MME MARIELLE BEATRIZ PALAU FERNÁNDEZ (BASE-IS Paraguay) a dénoncé les mouvements de concentration des terres agricoles, avec leur cortège d'expulsions de paysans et d'autochtones, et la perte de leurs moyens de subsistance. L'État n'a prévu aucune politique palliative à leur intention. Rien n'est non plus prévu pour aider les femmes victimes de violations de leurs droits. Le Paraguay devrait faciliter l'accès à la terre, réviser ses politiques agricoles dans le sens d'une agriculture axée sur les besoins des populations locales, agir pour la réalisation du droit d'accéder à l'eau potable, respecter le droit à l'alimentation et lancer des programmes d'emploi ciblés.

Un membre du Comité ayant demandé pourquoi les Guaranis sont souvent distingués des autres populations autochtones, les représentants d'organisations non gouvernementales ont notamment répondu que si la culture guaranie domine au Paraguay, mais qu'il existe, à côté, plus de vingt ethnies exclues de la définition d'autochtones car elles ne se sentent pas nécessairement comme y appartenant, un critère subjectif mais pourtant indispensable pour le recensement.

Un membre du Comité ayant demandé plus de renseignements sur la situation des femmes rurales au Paraguay, il a notamment été souligné que la discrimination des femmes dans les zones rurales est liée aux difficultés qu'elles rencontrent dans l'accès à l'éducation par exemple. S'agissant de l'accès à l'éducation primaire par les enfants des familles pauvres, les organisations non gouvernementales ont expliqué que l'éducation au Paraguay est universelle mais que le taux d'abandon est très élevé.

Les paysans sans terre représentent un tiers de la population paysanne au sens strict, c'est à dire vivant du travail de la terre, a-t-il par ailleurs été expliqué. Les organisations paysannes et sociales qui s'expriment aujourd'hui ont souvent tenté de dialoguer avec les autorités civiles, leur enjoignant de prendre leurs responsabilités. Malgré ces efforts, le Gouvernement ne fait toujours rien pour protéger les paysans dont le mode de vie est compromis par les choix agricoles du pays.
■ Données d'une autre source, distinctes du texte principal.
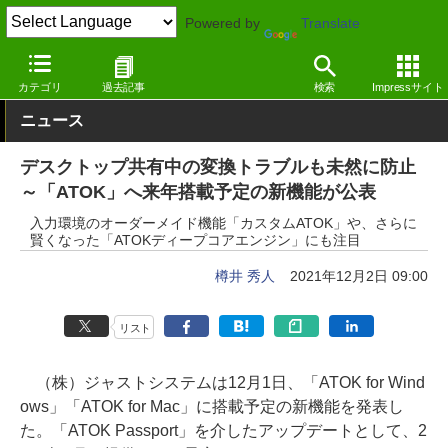
Powered by
Translate
窓の杜
オフィス・ドキュメント
ドキュメント
Windows
カテゴリ
過去記事
検索
Impressサイト
ニュース
デスクトップ共有中の変換トラブルも未然に防止
～「ATOK」へ来年搭載予定の新機能が公表
入力環境のオーダーメイド機能「カスタムATOK」や、さらに
賢くなった「ATOKディープコアエンジン」にも注目
樽井 秀人
2021年12月2日 09:00
リスト
（株）ジャストシステムは12月1日、「ATOK for Wind
ows」「ATOK for Mac」に搭載予定の新機能を発表し
た。「ATOK Passport」を介したアップデートとして、2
Plusieurs organisations tentent par ailleurs d'enquêter sur les déversements de produits pesticides toxiques, ont poursuivi les organisations non gouvernementales, mais les plaintes déposées pour intoxication auprès du Procureur général sont sans suite. Les organisations ont souligné les liens étroits existant entre pouvoirs politique et économique au Paraguay, et dénoncé l'inaction de la justice face aux situation de conflits d'intérêt. Des transnationales allemandes et des États-Unis produisent les produits chimiques introduits en contrebande au Paraguay, a en outre assuré le représentant d'une organisation non gouvernementale.
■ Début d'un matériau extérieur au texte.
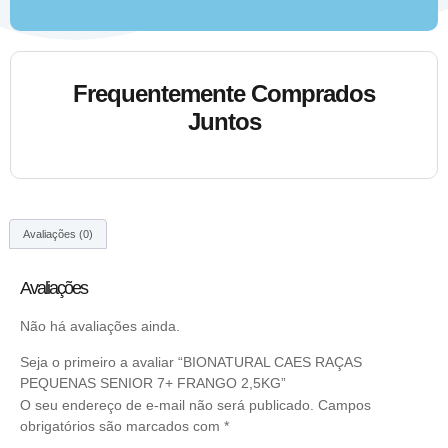
Frequentemente Comprados
Juntos
Avaliações (0)
Avaliações
Não há avaliações ainda.
Seja o primeiro a avaliar “BIONATURAL CAES RAÇAS
PEQUENAS SENIOR 7+ FRANGO 2,5KG”
O seu endereço de e-mail não será publicado.
Campos
obrigatórios são marcados com
*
On compte 300 000 paysans sans terre, en forte augmentation depuis dix ans, ont poursuivi les représentants d'organisations non gouvernementales. De nombreux paysans sont expulsés lors des mouvements de concentration des terres. La réforme agraire est une condition préalable à l'amélioration du sort des paysans, de même qu'un renoncement à la monoculture de soja, ont ils estimé.

Les salaires ruraux suffisent tout juste à couvrir les besoins de subsistance, comme il a été confirmé dans un rapport de l'Organisation internationale du travail, ont indiuqé les représentants d'organisations non gouvernementales . Les communautés autochtones n'ont pas accès à la terre, ce qui porte par contrecoup atteinte au droit au logement et à l'alimentation, et ceci ne vaut pas uniquement pour les autochtones.
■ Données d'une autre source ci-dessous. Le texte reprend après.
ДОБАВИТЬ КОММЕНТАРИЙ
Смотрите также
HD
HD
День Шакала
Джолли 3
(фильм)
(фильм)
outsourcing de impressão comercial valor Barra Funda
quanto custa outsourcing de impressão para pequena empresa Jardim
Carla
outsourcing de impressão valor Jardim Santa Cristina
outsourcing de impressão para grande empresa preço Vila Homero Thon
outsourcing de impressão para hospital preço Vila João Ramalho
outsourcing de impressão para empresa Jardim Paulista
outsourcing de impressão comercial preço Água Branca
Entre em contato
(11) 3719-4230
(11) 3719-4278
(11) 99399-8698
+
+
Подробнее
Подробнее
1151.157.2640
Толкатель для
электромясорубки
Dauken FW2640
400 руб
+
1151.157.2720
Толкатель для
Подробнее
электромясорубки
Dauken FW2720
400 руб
Répondant à une question d'un membre du Comité, le représentant d'une ONG a indiqué que l'émigration de citoyens paraguayens est orientée vers l'Espagne, l'Argentine et l'Uruguay. Une partie du flux migratoire interne, des campagnes vers les villes, se déverse à l'étranger. Il faut observer que les transferts d'émigrants constituent le deuxième poste des recettes nationales.